__ESERCIZIO A__
Secondo il testo sul tesoro di Castel Trosino, in che anno venne scoperta la necropoli longobarda?
__ESERCIZIO B__
Estrai dai record ogni riga che contiene la stringa "track", distinguendo tra maiuscole e minuscole.

Il tesoro longobardo di Castel Trosino: perché deve tornare ad Ascoli.


I beni culturali e la “ crescita ” dell’Italia.
Il tesoro  longobardo di Castel Trosino: perché deve tornare ad Ascoli.

Nel lontano 1893, in un campo vicino a Castel  Trosino, venne scoperta una necropoli di epoca longobarda, ricca di preziosi reperti, che, secondo il Ministro Martini,  dopo i dovuti controlli ,  dovevano tornare nel luogo del ritrovamento.
E’ interessante, al riguardo,  riportare le  parole con cui il Ministro  il 30 giugno 1893 rispose in Senato ad un’interrogazione presentata sull’argomento dal Sen. Mariotti di Pesaro “ … Io non ho punto idea di strappare  pagine di storia. Il fare i musei come si facevano due secoli fa, raccogliendo oggetti, o curiosi, o preziosi per portarli in un  museo centrale, è una idea, a cui si ribella assolutamente la scienza moderna. L’oggetto, oltre al suo peculiare valore, ne ha uno che gli viene dallo essere conservato là dove si rinvenne….”.
                                                  Necropoli cartina

Purtroppo la  restituzione, pur giustificata da validi e fondati motivi e, quindi, non espressione degli atteggiamenti localistici e campanilistici, che sovente contraddistinguono l’operato delle comunità periferiche, non è mai avvenuta.
Per meglio comprendere i reali termini del problema appare opportuno analizzare le modalità di conservazione, esposizione e custodia delle risorse e dei reperti culturali, che caratterizzano l’offerta dei paesi più ricchi di opere d’arte, di monumenti, di aree archeologiche, di musei .
Da una parte ci sono paesi, come la Francia, che hanno privilegiato la realizzazione di grandi Contenitori, come il Museo del Louvre, in cui sono esposte opere d’arte provenienti da tutto il mondo. Questo sistema rappresenta, in qualche modo, l’essenza della decontestualizzazione. Infatti sovente le opere esposte non hanno alcun rapporto con il territorio.

__RECORD ELENCATI__
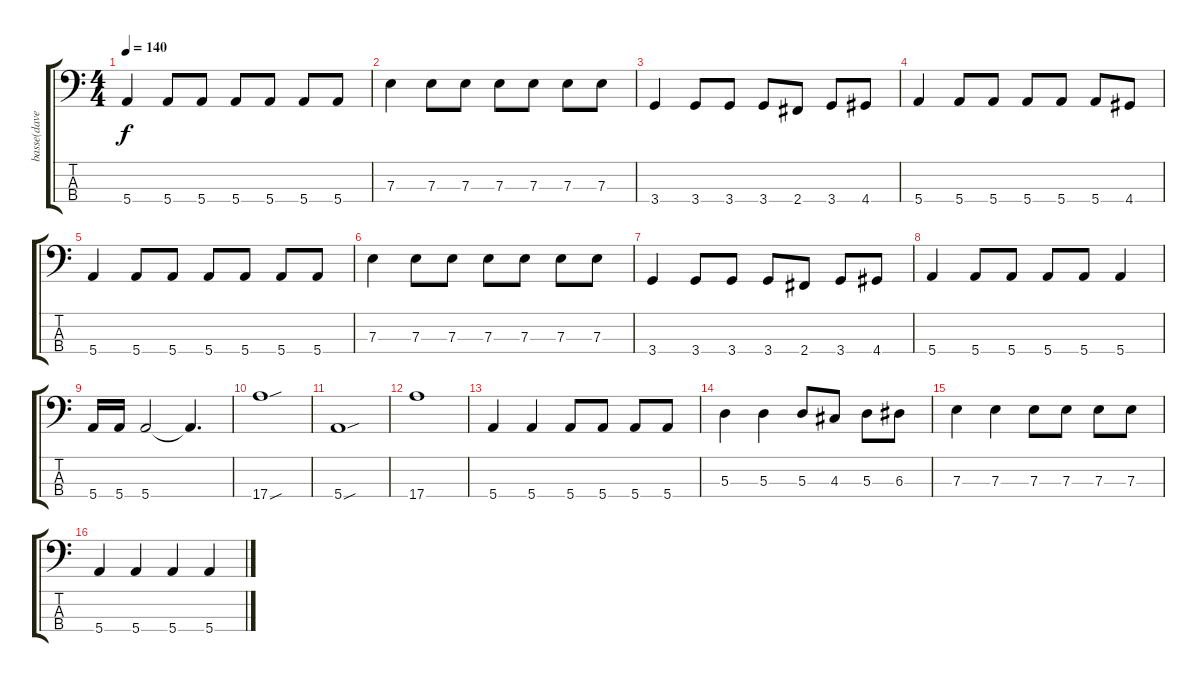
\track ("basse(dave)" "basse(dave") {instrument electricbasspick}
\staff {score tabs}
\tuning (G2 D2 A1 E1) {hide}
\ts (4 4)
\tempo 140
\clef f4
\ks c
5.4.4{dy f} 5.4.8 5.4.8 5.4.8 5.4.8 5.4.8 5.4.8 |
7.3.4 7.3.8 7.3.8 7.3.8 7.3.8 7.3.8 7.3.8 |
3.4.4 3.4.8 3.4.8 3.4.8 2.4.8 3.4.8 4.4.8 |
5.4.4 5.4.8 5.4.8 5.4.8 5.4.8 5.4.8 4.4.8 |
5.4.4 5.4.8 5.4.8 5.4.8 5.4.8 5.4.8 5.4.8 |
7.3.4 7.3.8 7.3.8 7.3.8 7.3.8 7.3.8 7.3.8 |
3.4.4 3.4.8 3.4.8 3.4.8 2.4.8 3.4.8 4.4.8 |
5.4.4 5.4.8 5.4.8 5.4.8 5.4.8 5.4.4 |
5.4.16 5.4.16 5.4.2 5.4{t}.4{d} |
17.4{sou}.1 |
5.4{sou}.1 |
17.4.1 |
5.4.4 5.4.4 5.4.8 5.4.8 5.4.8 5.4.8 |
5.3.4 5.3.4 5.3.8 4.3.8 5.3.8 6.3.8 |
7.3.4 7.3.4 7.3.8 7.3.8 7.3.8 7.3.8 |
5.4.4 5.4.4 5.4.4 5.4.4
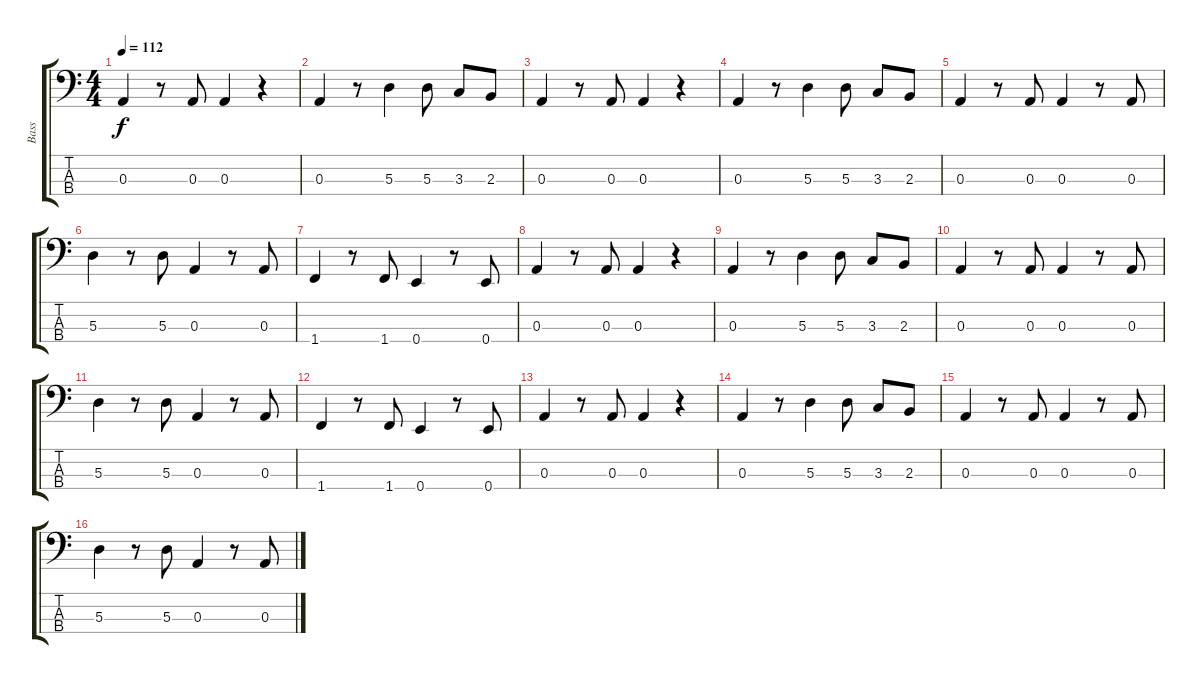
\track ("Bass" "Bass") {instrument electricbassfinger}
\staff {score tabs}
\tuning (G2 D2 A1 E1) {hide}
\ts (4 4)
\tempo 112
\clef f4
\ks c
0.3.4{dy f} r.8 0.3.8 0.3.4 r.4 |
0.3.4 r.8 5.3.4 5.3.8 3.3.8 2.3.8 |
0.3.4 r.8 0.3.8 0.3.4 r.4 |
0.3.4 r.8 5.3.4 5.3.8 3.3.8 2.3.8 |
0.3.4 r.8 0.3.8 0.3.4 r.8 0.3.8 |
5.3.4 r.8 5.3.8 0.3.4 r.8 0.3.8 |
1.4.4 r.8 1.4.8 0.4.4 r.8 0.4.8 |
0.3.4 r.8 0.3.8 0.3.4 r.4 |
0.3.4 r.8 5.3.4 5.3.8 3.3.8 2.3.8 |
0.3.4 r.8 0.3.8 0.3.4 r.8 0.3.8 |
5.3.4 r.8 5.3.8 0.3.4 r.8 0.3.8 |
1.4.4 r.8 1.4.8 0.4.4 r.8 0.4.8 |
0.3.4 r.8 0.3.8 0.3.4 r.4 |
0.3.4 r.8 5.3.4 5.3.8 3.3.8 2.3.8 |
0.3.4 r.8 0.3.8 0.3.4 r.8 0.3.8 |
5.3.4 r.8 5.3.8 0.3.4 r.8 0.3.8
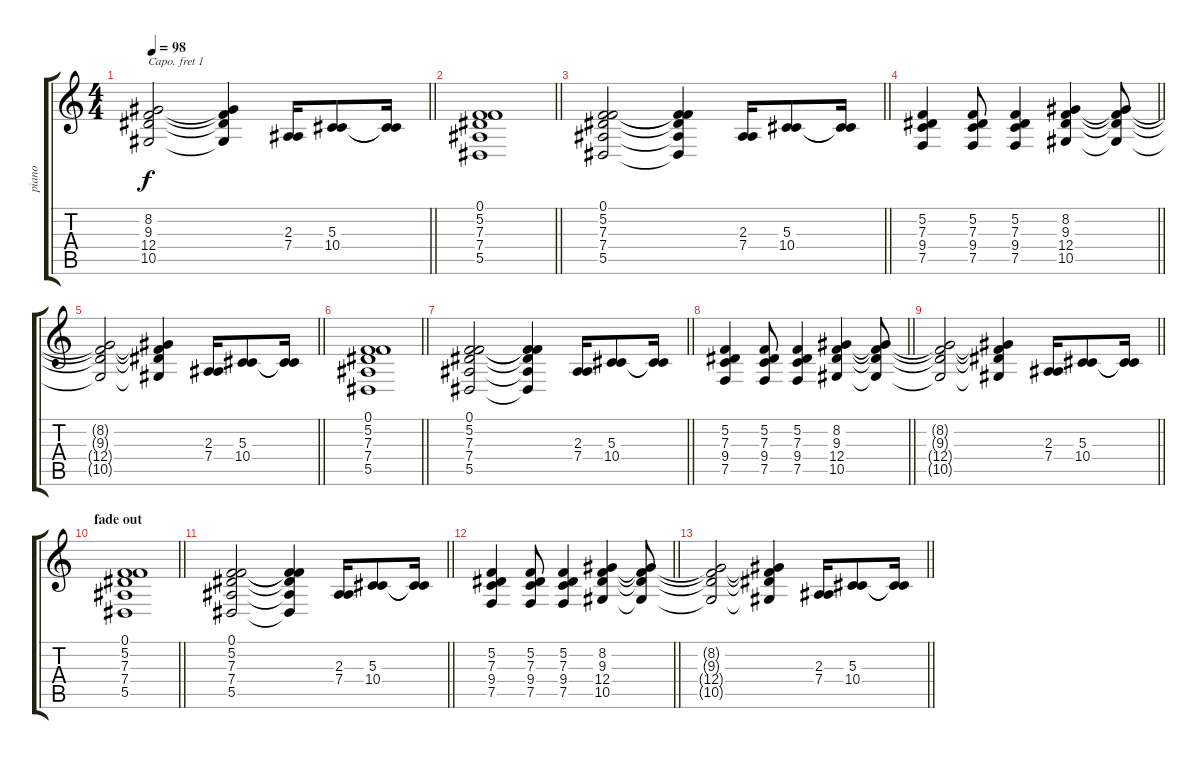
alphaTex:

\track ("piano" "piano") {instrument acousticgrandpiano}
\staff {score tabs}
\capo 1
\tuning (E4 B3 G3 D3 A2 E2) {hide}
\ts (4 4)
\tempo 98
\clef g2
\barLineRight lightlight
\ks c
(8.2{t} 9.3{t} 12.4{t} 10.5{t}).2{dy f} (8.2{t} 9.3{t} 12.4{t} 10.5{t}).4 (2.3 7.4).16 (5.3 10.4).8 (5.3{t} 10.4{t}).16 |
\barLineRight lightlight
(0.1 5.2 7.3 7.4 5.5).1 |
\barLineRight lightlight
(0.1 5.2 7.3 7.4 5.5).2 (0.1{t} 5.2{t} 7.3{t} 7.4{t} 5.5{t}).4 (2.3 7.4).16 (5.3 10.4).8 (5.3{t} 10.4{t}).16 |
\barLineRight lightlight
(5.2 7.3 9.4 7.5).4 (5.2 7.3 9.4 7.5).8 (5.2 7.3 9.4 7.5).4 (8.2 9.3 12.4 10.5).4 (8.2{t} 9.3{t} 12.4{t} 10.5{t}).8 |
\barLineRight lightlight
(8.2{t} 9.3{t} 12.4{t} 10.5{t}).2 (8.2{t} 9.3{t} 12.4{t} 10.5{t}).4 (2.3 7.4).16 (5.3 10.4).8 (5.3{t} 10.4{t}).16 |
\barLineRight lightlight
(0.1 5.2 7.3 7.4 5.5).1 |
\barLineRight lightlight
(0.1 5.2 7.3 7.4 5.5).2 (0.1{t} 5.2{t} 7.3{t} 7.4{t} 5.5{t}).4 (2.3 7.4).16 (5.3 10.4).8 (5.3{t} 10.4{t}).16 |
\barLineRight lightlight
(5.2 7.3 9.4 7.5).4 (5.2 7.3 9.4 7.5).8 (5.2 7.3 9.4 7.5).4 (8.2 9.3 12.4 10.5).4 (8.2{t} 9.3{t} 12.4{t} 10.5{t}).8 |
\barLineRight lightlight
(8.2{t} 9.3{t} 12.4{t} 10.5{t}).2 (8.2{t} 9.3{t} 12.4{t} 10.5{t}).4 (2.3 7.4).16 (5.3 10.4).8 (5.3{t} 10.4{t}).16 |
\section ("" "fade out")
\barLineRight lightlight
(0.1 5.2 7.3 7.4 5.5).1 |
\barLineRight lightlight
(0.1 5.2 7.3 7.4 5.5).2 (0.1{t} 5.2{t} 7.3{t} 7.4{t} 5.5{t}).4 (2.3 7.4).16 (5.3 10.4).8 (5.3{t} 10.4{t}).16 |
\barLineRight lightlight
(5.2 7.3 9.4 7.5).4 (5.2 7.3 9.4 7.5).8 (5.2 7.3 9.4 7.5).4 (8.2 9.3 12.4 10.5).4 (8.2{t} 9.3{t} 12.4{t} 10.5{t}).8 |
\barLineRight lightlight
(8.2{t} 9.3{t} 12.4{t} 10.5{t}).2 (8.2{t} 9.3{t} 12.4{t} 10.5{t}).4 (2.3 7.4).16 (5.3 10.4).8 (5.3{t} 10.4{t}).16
* * *
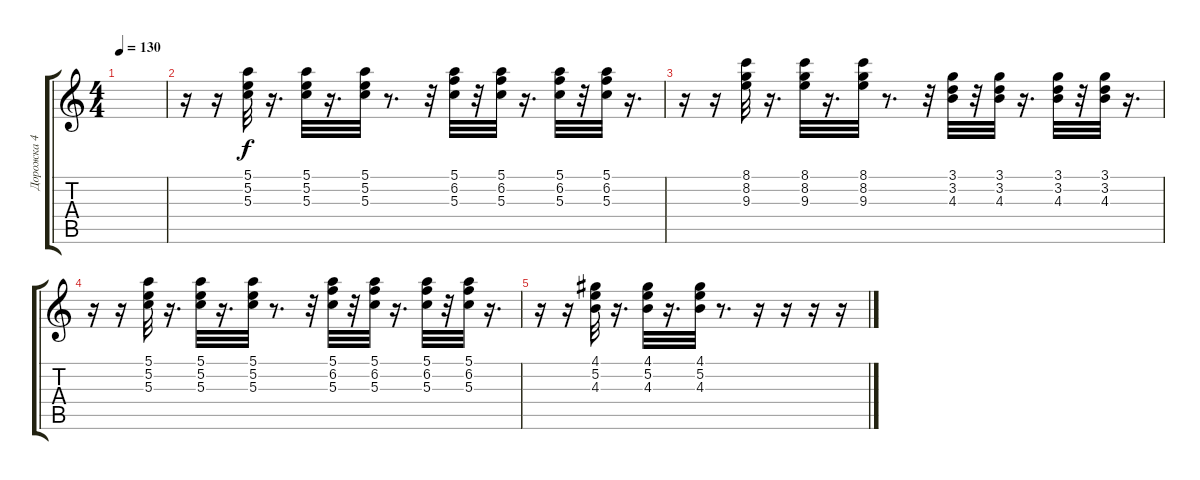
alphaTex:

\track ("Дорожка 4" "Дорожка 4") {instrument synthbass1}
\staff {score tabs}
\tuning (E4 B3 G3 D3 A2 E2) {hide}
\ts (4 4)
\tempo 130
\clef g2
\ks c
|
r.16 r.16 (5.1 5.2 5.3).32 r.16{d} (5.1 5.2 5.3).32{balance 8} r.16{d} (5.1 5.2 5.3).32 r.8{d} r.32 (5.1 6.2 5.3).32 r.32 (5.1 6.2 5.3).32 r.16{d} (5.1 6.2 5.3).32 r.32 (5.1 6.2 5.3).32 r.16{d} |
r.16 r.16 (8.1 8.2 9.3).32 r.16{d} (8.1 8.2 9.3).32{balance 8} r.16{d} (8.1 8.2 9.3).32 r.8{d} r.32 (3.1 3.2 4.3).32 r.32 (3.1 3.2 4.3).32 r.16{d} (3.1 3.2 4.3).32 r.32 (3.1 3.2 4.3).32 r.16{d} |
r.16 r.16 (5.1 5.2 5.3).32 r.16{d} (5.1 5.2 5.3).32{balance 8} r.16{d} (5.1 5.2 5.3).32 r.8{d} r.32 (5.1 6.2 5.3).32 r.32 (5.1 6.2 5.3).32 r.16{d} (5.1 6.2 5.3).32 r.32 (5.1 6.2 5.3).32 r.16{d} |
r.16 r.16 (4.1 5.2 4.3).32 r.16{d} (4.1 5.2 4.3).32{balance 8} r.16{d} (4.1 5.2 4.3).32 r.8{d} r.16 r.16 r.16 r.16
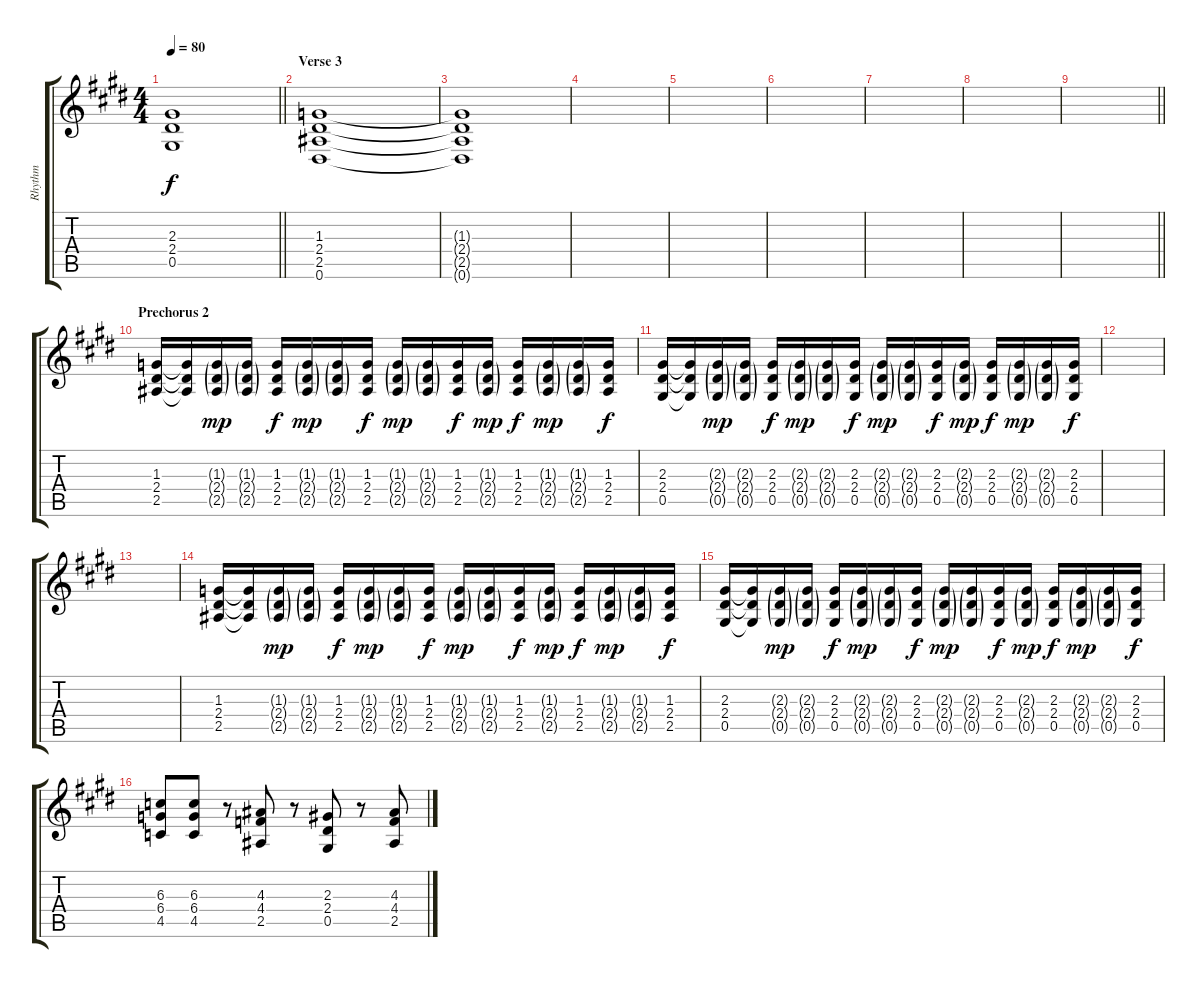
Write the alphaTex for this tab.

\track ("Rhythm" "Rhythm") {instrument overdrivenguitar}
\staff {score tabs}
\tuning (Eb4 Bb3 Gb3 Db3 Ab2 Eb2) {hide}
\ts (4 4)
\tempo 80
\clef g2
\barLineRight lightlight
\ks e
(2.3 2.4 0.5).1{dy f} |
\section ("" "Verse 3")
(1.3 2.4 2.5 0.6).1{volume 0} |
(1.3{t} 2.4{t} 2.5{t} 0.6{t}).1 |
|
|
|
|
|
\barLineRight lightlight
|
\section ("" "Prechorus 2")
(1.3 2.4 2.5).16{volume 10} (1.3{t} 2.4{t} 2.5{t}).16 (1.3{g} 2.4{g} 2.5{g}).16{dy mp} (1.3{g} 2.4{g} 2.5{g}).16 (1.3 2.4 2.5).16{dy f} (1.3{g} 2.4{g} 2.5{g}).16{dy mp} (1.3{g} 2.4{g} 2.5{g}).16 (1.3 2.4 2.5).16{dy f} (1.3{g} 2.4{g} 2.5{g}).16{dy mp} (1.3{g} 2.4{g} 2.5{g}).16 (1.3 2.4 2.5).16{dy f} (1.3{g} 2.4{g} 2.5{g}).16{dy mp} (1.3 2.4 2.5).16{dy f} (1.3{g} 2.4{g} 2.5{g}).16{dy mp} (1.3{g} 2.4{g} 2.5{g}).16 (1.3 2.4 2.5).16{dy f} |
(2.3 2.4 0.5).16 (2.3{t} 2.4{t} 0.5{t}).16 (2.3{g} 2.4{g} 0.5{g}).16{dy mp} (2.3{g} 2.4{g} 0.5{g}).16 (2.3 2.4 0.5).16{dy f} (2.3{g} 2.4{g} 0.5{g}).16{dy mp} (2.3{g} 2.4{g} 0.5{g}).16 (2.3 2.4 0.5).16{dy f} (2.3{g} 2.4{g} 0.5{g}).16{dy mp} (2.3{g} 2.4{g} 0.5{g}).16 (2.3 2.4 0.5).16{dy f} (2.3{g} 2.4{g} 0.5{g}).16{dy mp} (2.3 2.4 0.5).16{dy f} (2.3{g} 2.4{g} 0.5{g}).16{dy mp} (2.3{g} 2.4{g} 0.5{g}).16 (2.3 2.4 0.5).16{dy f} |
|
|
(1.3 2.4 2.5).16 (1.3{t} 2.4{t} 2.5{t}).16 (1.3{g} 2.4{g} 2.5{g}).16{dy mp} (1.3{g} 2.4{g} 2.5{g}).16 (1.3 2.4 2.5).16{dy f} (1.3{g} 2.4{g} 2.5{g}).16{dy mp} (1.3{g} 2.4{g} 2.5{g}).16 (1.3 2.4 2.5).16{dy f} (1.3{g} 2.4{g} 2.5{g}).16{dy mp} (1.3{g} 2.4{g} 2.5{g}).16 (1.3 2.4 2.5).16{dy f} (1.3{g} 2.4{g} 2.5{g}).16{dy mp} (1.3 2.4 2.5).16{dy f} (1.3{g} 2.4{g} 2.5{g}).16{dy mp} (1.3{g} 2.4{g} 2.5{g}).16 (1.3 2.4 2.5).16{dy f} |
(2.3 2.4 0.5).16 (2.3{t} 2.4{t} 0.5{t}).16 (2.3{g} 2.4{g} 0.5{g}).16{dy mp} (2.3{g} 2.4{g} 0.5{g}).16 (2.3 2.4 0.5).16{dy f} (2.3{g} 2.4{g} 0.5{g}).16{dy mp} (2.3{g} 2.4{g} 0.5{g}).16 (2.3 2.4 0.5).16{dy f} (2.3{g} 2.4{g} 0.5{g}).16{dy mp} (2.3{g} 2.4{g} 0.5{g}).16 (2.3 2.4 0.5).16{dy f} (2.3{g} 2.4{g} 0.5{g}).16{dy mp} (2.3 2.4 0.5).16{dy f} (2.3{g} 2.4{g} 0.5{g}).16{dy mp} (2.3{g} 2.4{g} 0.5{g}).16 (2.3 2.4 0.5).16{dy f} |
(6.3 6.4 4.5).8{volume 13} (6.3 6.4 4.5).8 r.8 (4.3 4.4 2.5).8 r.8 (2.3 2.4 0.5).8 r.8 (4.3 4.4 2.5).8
...
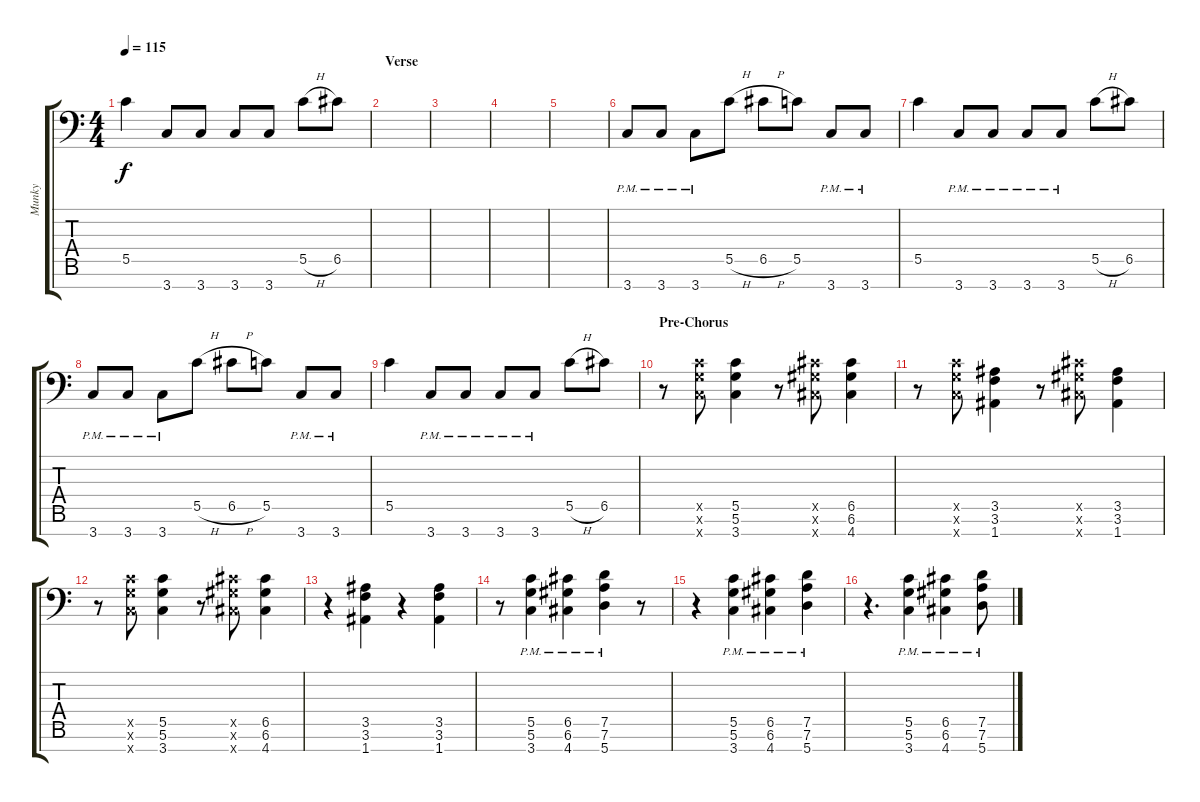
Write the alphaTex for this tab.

__RISULTATO A__
Nel 1893.

__RISULTATO B__
\track ("basse(dave)" "basse(dave") {instrument electricbasspick}
\track ("Bass" "Bass") {instrument electricbassfinger}
\track ("piano" "piano") {instrument acousticgrandpiano}
\track ("Дорожка 4" "Дорожка 4") {instrument synthbass1}
\track ("Rhythm" "Rhythm") {instrument overdrivenguitar}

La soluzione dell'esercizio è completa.